Document section –
========================

# KMart has unenhanced chicken quarters for 49 cents lb - except for the catch.



## xellil (Apr 4, 2011)

you have to buy 25$ of other groceries and you can only buy 10 pounds at a time. 

So far I've been there three times, but running out of other stuff to buy. 

It seems like a pretty good marketing ploy on their part - The first time i bought $70 dollars worth of groceries but then I got smart and am only getting 25. 

And it never rings up at the sale price, so after you buy it you have to go through the hassle of getting them to fix it. 

All for a few cheap chicken quarters!


----------



## Lisa_j (Apr 7, 2011)

Hot deal! I don't think my Kmart even sells chicken!


----------



## eternalstudent (Jul 22, 2010)

The things we do )


----------



## Cliffdog (Dec 30, 2010)

Man, wish I had a K-Mart!


----------



## Donna Little (May 31, 2011)

I found 2 different brands of chicken quarters in Walmart both for .59 per lb. One was enhanced and the other wasn't and locally grown and seemed pretty good. Also sold in 10 lbs bags.


----------



## kady05 (Jul 29, 2011)

========================

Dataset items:
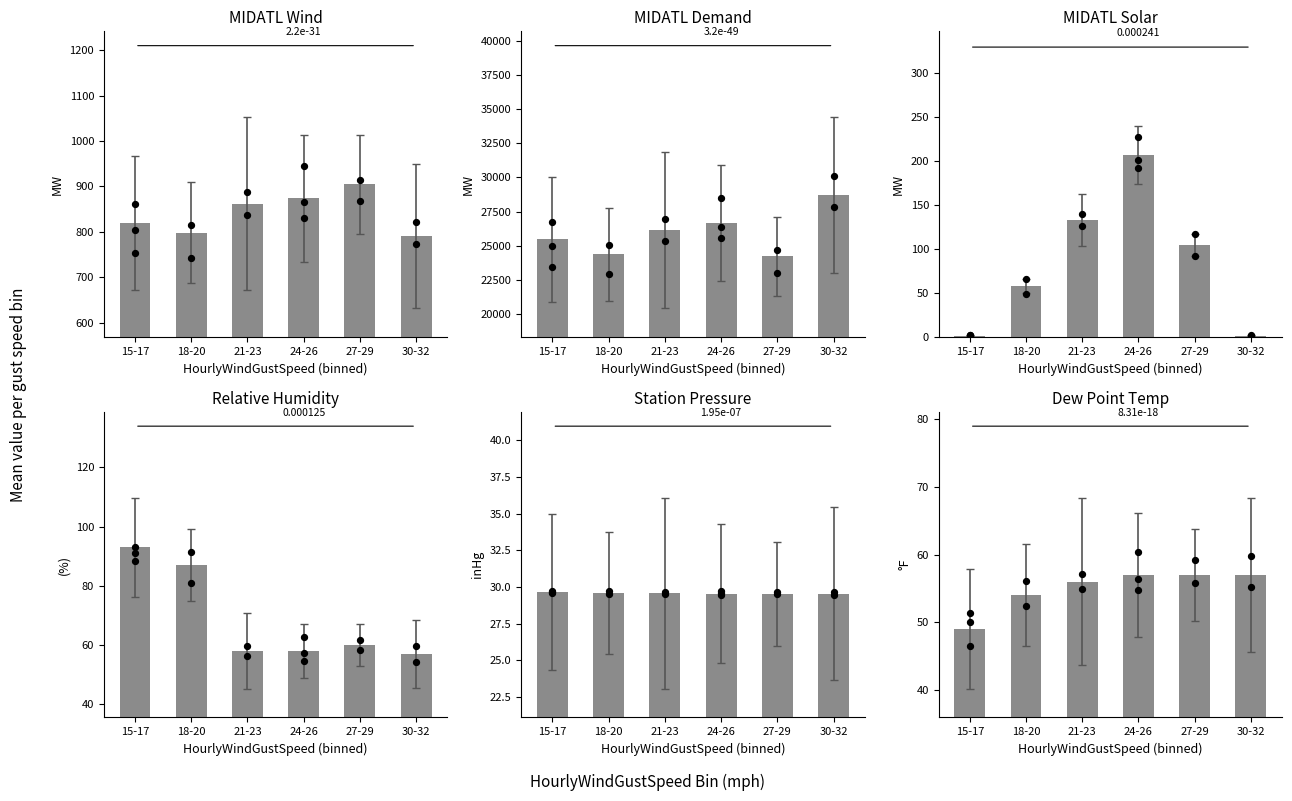

At which category is the sum across all series the highest?

30-32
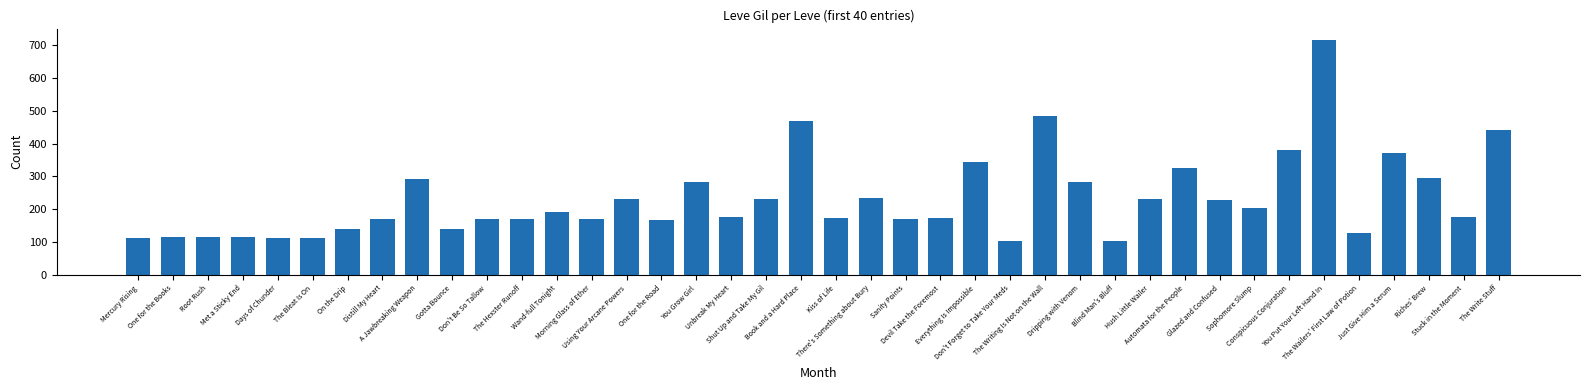

Is it true that the value at Book and a Hard Place is 288?

False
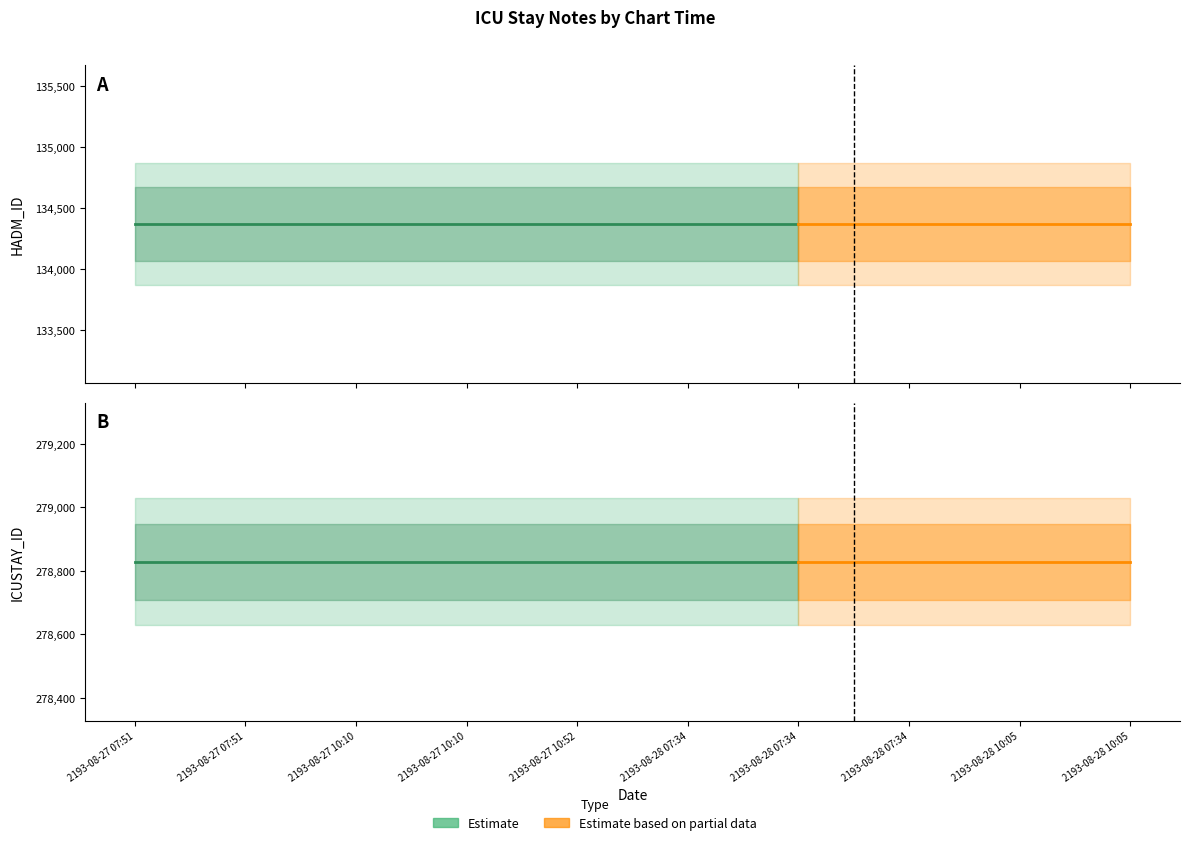

Which series changed the most between 2193-08-28 07:34 and 2193-08-28 10:05?

HADM_ID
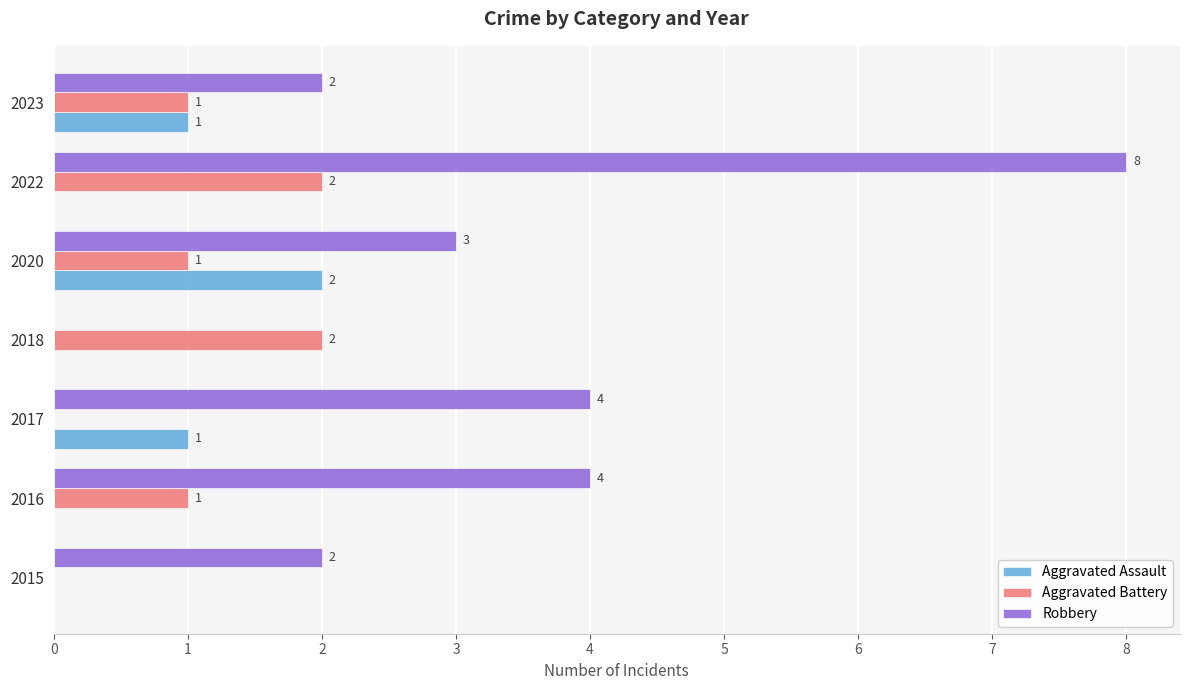

Between 2020 and 2022, which series saw the biggest shift?

Robbery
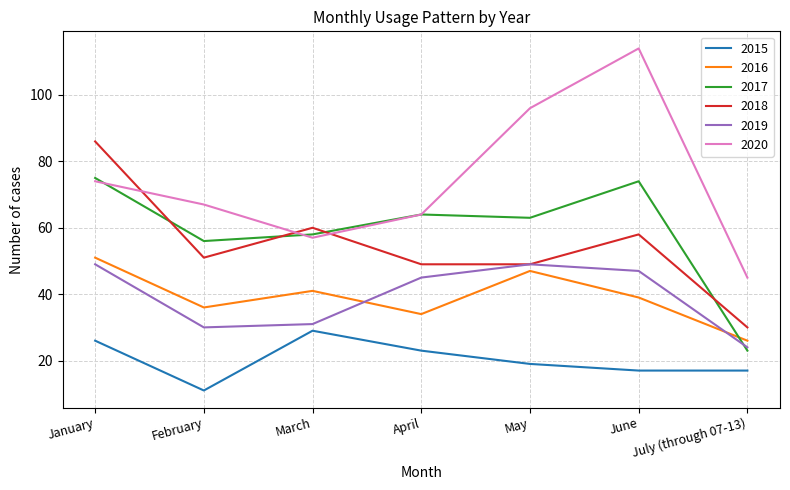

What is the total value across all series at April?

279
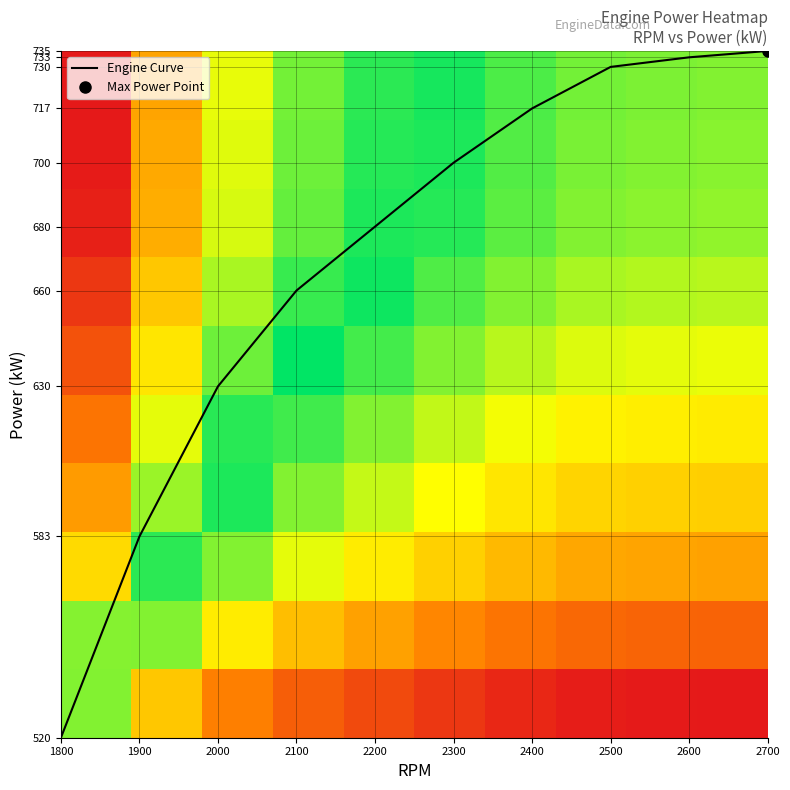

True or false: Engine Curve has a value of 700 at 2300.

True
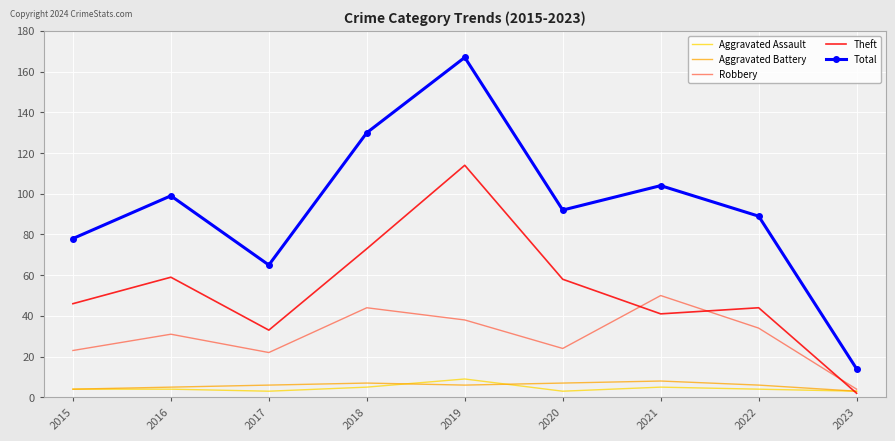

What are all the series names shown in the legend?

Aggravated Assault, Aggravated Battery, Robbery, Theft, Total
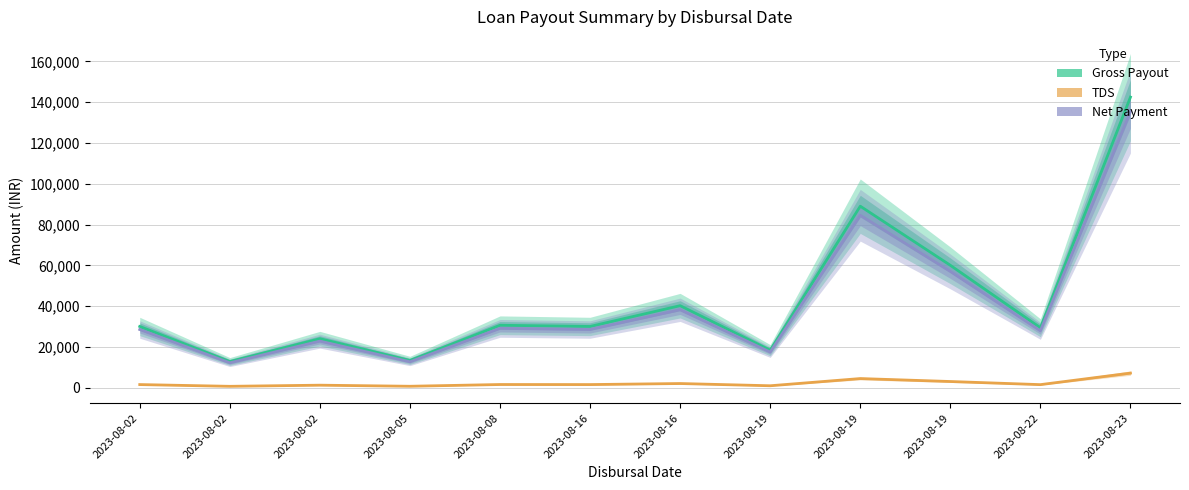

What is the value of the Gross Payout point at the 6th from the left?

30000.0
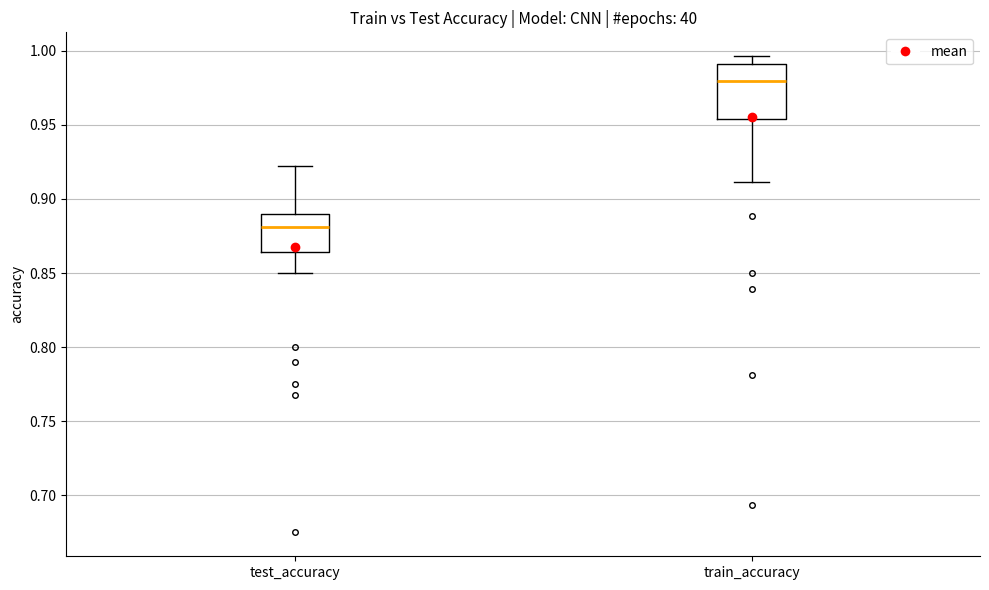

Where does the upper whisker of the box for test_accuracy end on the y-axis? The values are not printed on the chart, so give them approximately, as read against the axis.

0.920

========================

Tasks to complete –
A – Answer these questions about the forum thread on KMart chicken quarters:
(i) How much in other groceries must a shopper buy at KMart to get the chicken quarters at 49 cents a pound?
(ii) How much did the first poster spend on groceries on the first trip?
(iii) What price per pound did the two brands of chicken quarters found at Walmart both carry?
B – Extend the forum thread about KMart chicken quarters from the point where it stops.

Set of answers –
A –
(i) $25
(ii) $70
(iii) .59 per lb

B –
FWIW, my local Farm Fresh had quarters on sale for .59/lb. last week, no catch. And my Harris Teeter had them for .49/lb.! So anyone who has those stores around, make sure you check the coupon inserts for those sales


----------



## hmbutler (Aug 4, 2011)

I can't believe u get chicken quarters that cheap, catch or not! Mine cost $4.50 a kg, which is roughly $2 a pound, and that's the cheapest I've found!! Bloody Australia and our ridiculous prices lol


----------



## xellil (Apr 4, 2011)

hmbutler said:


> I can't believe u get chicken quarters that cheap, catch or not! Mine cost $4.50 a kg, which is roughly $2 a pound, and that's the cheapest I've found!! Bloody Australia and our ridiculous prices lol


That's too bad. I think regular price here is around $1.29 a pound. Don't you guys grow chickens over there?


----------



## hmbutler (Aug 4, 2011)

Yeh there's heaps of chicken around. It just tends to be a rule of thumb that if humans eat it, u can charge through the roof for it!! Things like chicken backs/frames I get for about the equivalent of .45 a pound, but that's the only really cheap meat


----------



## peachykeen (Aug 5, 2011)

kady05 said:


> FWIW, my local Farm Fresh had quarters on sale for .59/lb. last week, no catch. And my Harris Teeter had them for .49/lb.! So anyone who has those stores around, make sure you check the coupon inserts for those sales


 we stocked up on the ht quarters last week! we were happy with our butcher's price of .89/lb but were over the moon with the .49/lb!


----------



## PennyGreyhuahua (Aug 13, 2011)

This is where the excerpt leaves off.